Riikka Sirviö

Personal information
- Nationality: Finland
- Born: 11 April 1974 (age 52) Kajaani, Finland

Sport
- Sport: Skiing
- Club: Jyväskylän Hiihtoseura

World Cup career
- Seasons: 9 – (1995–2003)
- Indiv. starts: 76
- Indiv. podiums: 0
- Team starts: 25
- Team podiums: 5
- Team wins: 0
- Overall titles: 0 – (25th in 2001)
- Discipline titles: 0

Medal record
Representing Finland
Women's cross-country skiing
World Championships
| Bronze medal – third place | 1997 Trondheim | 4 × 5 km relay |

= Riikka Sirviö =

Finnish cross-country skier

Riikka Sirviö (born 11 April 1974) is a Finnish former cross-country skier who competed from 1994 to 2003. She won a bronze medal at the 4 × 5 km relay in the 1997 FIS Nordic World Ski Championships and had her best finish of sixth in the 15 km event at the 1991 FIS Nordic World Ski Championships.
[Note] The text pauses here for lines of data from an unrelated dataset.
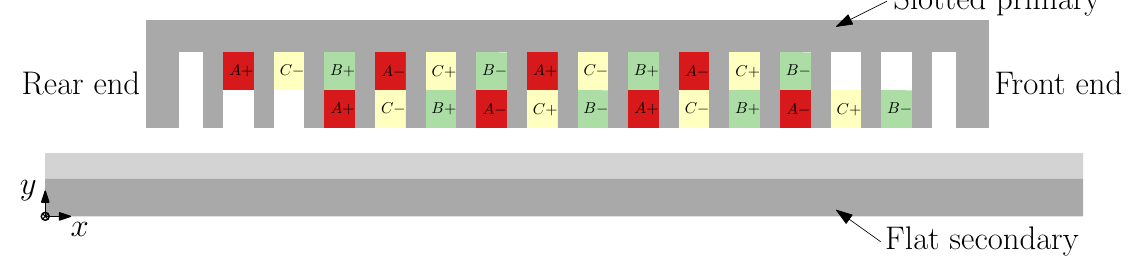
Figure 1. Analyzed linear induction motor (LIM)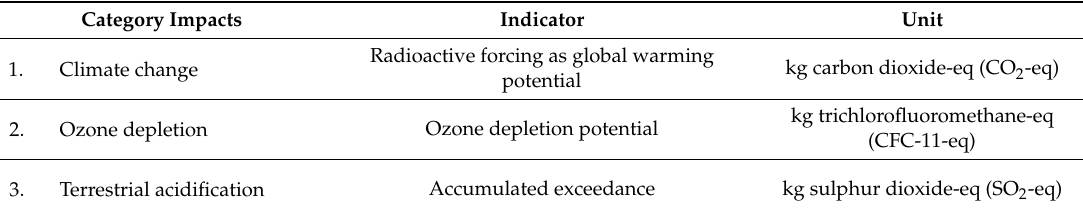
Table 2. Middle-point impact categories.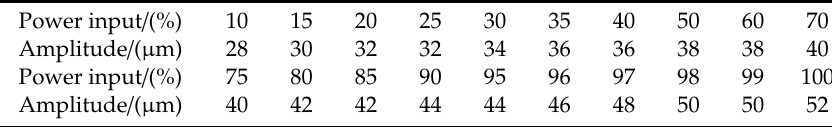
Table 3. Ultrasonic amplitudes corresponding to di ff erent power inputs.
Sirviö had seven individual victories at 5 km (all in Finland) from 1997 to 2002.

==Cross-country skiing results==
All results are sourced from the International Ski Federation (FIS).

===World Championships===
- 1 medal – (1 bronze)

| Year | Age | 5 km individual | 10 km individual | 15 km | Pursuit | 30 km | Sprint | 4 × 5 km relay |
|---|---|---|---|---|---|---|---|---|
| 1997 | 22 | 10 | —N/a | — | 21 | 14 | —N/a | Bronze |
| 1999 | 24 | 28 | —N/a | — | 32 | — | —N/a | 11 |
| 2001 | 26 | —N/a | 15 | — | — | CNX^{[a]} | — | — |
| 2003 | 28 | —N/a | 12 | 6 | — | — | 30 | DSQ |

a. Cancelled due to extremely cold weather.

===World Cup===
====Season standings====

| Season | Age |
| Overall | Long Distance | Middle Distance | Sprint |
| 1995 | 20 | NC | —N/a | —N/a | —N/a |
| 1996 | 21 | 33 | —N/a | —N/a | —N/a |
| 1997 | 22 | 28 | 31 | —N/a | 47 |
| 1998 | 23 | 49 | NC | —N/a | 39 |
| 1999 | 24 | 61 | NC | —N/a | 69 |
| 2000 | 25 | 35 | 53 | 45 | 22 |
| 2001 | 26 | 25 | —N/a | —N/a | 38 |
| 2002 | 27 | 36 | —N/a | —N/a | 26 |
| 2003 | 28 | 39 | —N/a | —N/a | 27 |

====Team podiums====
- 5 podiums – (4 RL, 1 TS)

| No. | Season | Date | Location | Race | Level | Place | Teammate(s) |
| 1 | 1995–96 | 17 March 1996 | NOR Oslo, Norway | 4 × 5 km Relay C/F | World Cup | 2nd | Pyykkönen / Pulkkinen / Kittilä |
| 2 | 1996–97 | 28 February 1997 | NOR Trondheim, Norway | 4 × 5 km Relay C/F | World Championships^{[1]} | 3rd | Pyykkönen / Pulkkinen / Salonen |
| 3 | 9 March 1997 | SWE Falun, Sweden | 4 × 5 km Relay C/F | World Cup | 3rd | Pyykkönen / Pulkkinen / Salonen |
| 4 | 2000–01 | 13 January 2001 | USA Soldier Hollow, United States | 4 × 5 km Relay C/F | World Cup | 3rd | Rauhala / Välimaa / Saarinen |
| 5 | 2001–02 | 13 January 2002 | CZE Nové Město, Czech Republic | 4 × 1.5 km Team Sprint F | World Cup | 3rd | Roponen |

Note: Until the 1999 World Championships, World Championship races were included in the World Cup scoring system.